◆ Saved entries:
______
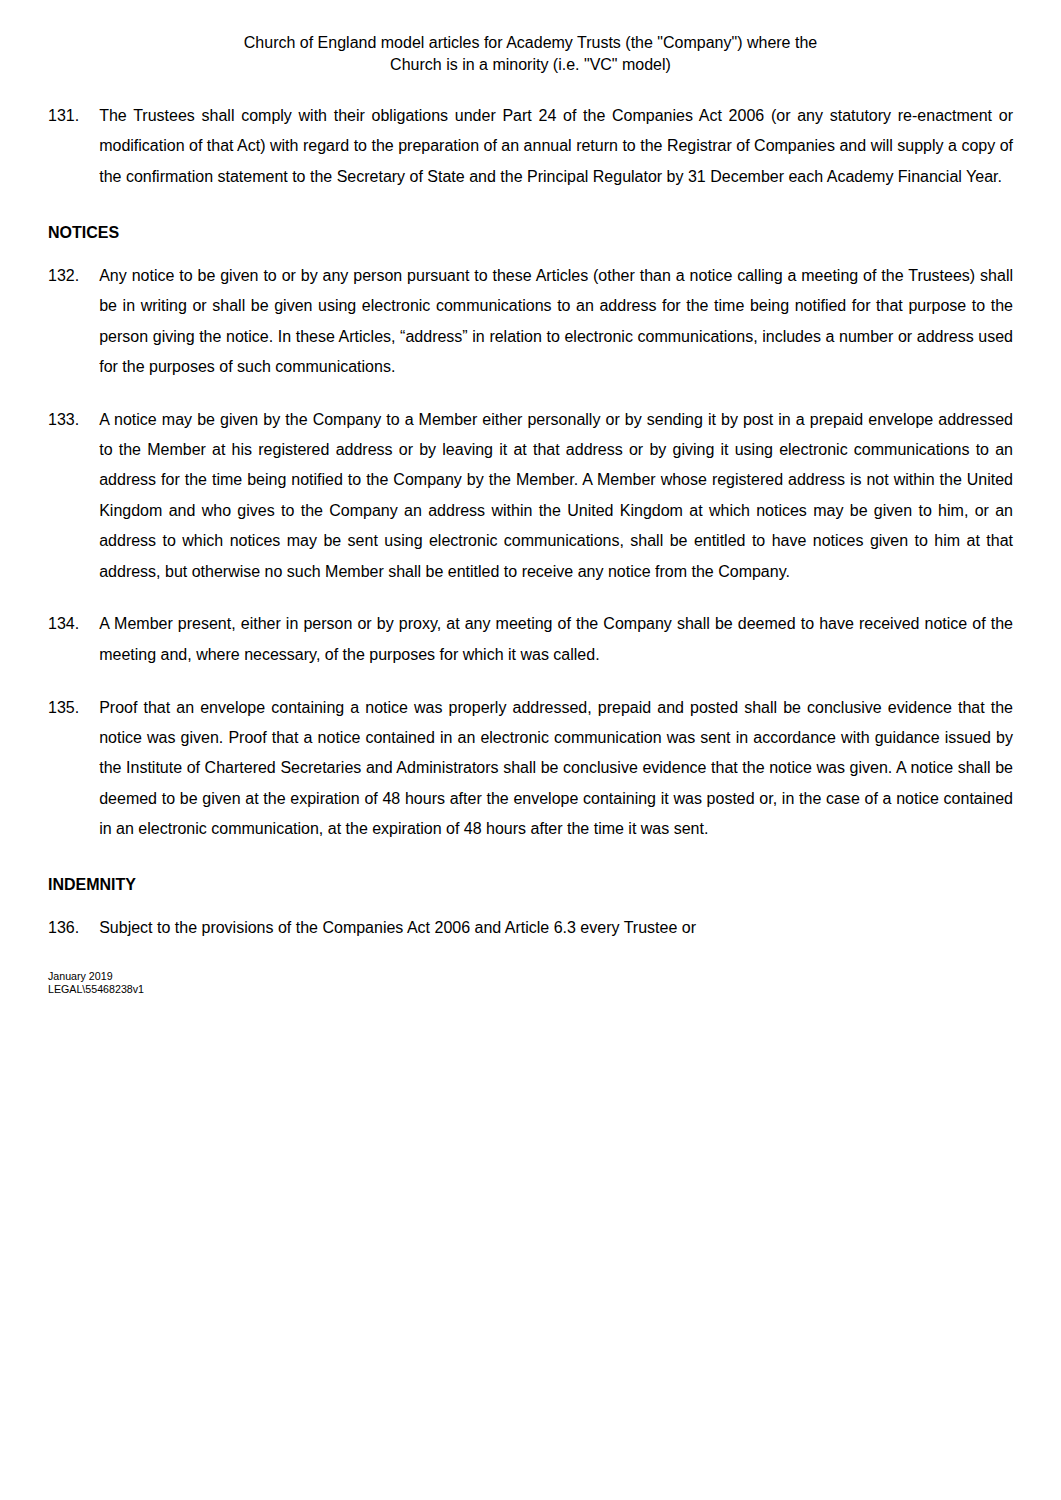Church of England model articles for Academy Trusts (the "Company") where the
Church is in a minority (i.e. "VC" model)
131. The Trustees shall comply with their obligations under Part 24 of the Companies Act 2006 (or any statutory re-enactment or modification of that Act) with regard to the preparation of an annual return to the Registrar of Companies and will supply a copy of the confirmation statement to the Secretary of State and the Principal Regulator by 31 December each Academy Financial Year.
Notices
132. Any notice to be given to or by any person pursuant to these Articles (other than a notice calling a meeting of the Trustees) shall be in writing or shall be given using electronic communications to an address for the time being notified for that purpose to the person giving the notice. In these Articles, “address” in relation to electronic communications, includes a number or address used for the purposes of such communications.
133. A notice may be given by the Company to a Member either personally or by sending it by post in a prepaid envelope addressed to the Member at his registered address or by leaving it at that address or by giving it using electronic communications to an address for the time being notified to the Company by the Member. A Member whose registered address is not within the United Kingdom and who gives to the Company an address within the United Kingdom at which notices may be given to him, or an address to which notices may be sent using electronic communications, shall be entitled to have notices given to him at that address, but otherwise no such Member shall be entitled to receive any notice from the Company.
134. A Member present, either in person or by proxy, at any meeting of the Company shall be deemed to have received notice of the meeting and, where necessary, of the purposes for which it was called.
135. Proof that an envelope containing a notice was properly addressed, prepaid and posted shall be conclusive evidence that the notice was given. Proof that a notice contained in an electronic communication was sent in accordance with guidance issued by the Institute of Chartered Secretaries and Administrators shall be conclusive evidence that the notice was given. A notice shall be deemed to be given at the expiration of 48 hours after the envelope containing it was posted or, in the case of a notice contained in an electronic communication, at the expiration of 48 hours after the time it was sent.
Indemnity
136. Subject to the provisions of the Companies Act 2006 and Article 6.3 every Trustee or
January 2019
LEGAL\55468238v1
______
Leave the pictures out, and restate exactly the lines from the start of the records through the one that contains "Church is in".

Church of England model articles for Academy Trusts (the "Company") where the
Church is in a minority (i.e. "VC" model)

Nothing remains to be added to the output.